The ALJ provided sufficient reasons for discrediting Jackson’s testimony.
As an initial matter, the ALJ found that the medical records did not support
Jackson’s subjective claims of the intensity, persistence, and limiting effects of his
back pain during the insured period. (R. 16). The ALJ began by pointing to the
limited medical record from March 2006 to September 2010. Still, as discussed
above, the ALJ performed a comprehensive summary of Jackson’s medical history.

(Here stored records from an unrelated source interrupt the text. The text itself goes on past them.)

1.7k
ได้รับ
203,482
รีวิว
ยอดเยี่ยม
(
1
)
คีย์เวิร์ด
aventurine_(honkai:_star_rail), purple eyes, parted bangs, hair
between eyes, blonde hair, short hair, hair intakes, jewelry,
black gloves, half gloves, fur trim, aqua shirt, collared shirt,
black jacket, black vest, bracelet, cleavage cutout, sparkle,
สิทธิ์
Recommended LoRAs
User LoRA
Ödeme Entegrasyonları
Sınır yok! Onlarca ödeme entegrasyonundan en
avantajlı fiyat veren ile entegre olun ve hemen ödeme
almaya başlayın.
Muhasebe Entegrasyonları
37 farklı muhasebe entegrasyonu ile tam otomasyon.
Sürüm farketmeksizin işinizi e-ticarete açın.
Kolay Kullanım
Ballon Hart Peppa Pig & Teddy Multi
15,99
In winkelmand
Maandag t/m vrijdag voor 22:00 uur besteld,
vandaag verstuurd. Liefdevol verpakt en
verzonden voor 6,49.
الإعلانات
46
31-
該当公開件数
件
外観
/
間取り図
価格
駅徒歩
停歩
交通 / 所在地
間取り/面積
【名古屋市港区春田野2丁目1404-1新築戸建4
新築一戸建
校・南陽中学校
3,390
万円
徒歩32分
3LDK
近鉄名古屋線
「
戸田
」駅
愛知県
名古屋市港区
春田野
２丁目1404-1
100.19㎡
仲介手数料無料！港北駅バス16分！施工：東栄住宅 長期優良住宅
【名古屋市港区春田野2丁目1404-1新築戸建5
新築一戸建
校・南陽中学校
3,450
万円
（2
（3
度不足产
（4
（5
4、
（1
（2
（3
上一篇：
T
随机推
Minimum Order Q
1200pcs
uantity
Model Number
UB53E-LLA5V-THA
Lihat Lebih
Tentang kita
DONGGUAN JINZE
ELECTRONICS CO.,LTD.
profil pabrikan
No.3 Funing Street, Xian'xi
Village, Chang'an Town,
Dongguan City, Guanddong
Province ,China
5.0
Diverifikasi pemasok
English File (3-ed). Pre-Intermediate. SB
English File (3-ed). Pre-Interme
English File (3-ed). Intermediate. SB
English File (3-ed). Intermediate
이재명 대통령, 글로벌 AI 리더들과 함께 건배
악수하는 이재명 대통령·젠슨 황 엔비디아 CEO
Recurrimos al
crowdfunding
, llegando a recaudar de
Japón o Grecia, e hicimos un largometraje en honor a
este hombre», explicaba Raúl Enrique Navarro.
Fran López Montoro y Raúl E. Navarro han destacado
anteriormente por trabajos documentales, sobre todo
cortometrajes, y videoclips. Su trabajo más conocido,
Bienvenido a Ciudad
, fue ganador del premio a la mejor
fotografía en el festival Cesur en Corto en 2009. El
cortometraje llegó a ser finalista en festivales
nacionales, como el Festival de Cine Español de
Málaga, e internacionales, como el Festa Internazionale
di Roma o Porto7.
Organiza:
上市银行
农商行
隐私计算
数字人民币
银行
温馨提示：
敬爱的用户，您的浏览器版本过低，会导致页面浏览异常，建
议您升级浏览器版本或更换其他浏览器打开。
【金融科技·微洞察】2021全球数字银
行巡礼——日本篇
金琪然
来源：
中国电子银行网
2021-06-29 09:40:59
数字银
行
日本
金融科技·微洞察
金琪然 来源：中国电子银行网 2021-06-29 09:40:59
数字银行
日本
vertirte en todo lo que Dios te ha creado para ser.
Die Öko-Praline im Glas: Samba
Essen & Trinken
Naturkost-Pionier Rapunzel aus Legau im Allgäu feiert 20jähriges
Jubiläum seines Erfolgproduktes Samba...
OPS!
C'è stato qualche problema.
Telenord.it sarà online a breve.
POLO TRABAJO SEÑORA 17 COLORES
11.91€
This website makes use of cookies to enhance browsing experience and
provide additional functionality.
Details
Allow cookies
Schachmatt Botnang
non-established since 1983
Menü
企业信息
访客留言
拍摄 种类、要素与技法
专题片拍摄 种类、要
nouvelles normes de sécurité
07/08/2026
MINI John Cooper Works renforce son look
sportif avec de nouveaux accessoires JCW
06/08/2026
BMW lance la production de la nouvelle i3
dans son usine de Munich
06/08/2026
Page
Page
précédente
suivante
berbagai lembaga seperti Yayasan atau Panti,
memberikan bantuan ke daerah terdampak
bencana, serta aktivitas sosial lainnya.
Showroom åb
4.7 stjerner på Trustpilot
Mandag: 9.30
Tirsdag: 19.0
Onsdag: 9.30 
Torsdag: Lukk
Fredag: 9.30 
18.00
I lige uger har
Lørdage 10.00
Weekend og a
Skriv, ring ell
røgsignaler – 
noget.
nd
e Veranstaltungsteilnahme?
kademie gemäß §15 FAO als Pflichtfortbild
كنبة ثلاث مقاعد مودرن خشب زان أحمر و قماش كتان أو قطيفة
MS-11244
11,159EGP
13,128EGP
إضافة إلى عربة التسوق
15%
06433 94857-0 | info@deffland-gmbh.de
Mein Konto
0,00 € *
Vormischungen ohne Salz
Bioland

The ALJ discussed Jackson’s permanent restrictions that limited him to performing
work at a light level of exertion as the result of an on the job injury and Jackson’s
history of back pain, noting that although Jackson sought chiropractic treatment in
2008, nothing in the record supported his subjective account of the severity of his
complaints. (R. 17–18). Second, the ALJ pointed out the inconsistencies between
Jackson’s professed limitations and the limitations noted in the record—i.e., that
although Jackson claimed that he had disabling back pain, there is no evidence that
Jackson sought treatment for that pain after 2008 until 2012. Even then, as the ALJ
noted, when Jackson returned to a chiropractic clinic in 2012, he described his pain
as minimal and informed the staff that he had plans to take his grandchildren to the
beach. (R. 18, 336). As the ALJ discussed, although these activities occurred after
the date last insured, they demonstrate Jackson’s ability to perform at a significant
level of functioning at that time. (R. 17). Third, as to the functional assessment
Jackson’s wife completed, the ALJ explained that while he gave some weight to
her report, it primarily contained information after the date last insured—i.e., she
filled out the assessment in 2012 and listed limitations based upon Jackson’s
condition after his stroke in 2012. (R. 16). Lastly, the ALJ pointed to Jackson’s
testimony that he would have continued to work if his previous employer had not
laid him off, which the ALJ said belied Jackson’s contentions about the severity of
his symptoms. (R. 17, 53).
Based on the court’s review of the record, it is readily apparent that the ALJ
thoroughly recounted Jackson’s medical records and cited to various examples
where Jackson’s subjective testimony contradicted his medical records. (R. 72–73).
Accordingly, the court concludes that the ALJ clearly articulated his reasons for
discrediting Jackson’s statements about his pain levels during the time period at
issue. See Wilson v. Barnhart, 284 F.3d at 1226 (noting that the “ALJ made a
reasonable decision to reject [the claimant’s] subjective testimony, articulating, in
detail, the contrary evidence as his reasons for doing so”).
Based on the foregoing, the court concludes that the ALJ’s determination
that Jackson was not disabled during the period from March 26, 2006 until
September 30, 2010 is supported by substantial evidence, and that the ALJ applied
the proper legal standards in reaching that determination. Therefore, the
Commissioner’s final decision is AFFIRMED. A separate order in accordance
with the memorandum of decision will be entered.
DONE the 29th day of September, 2016.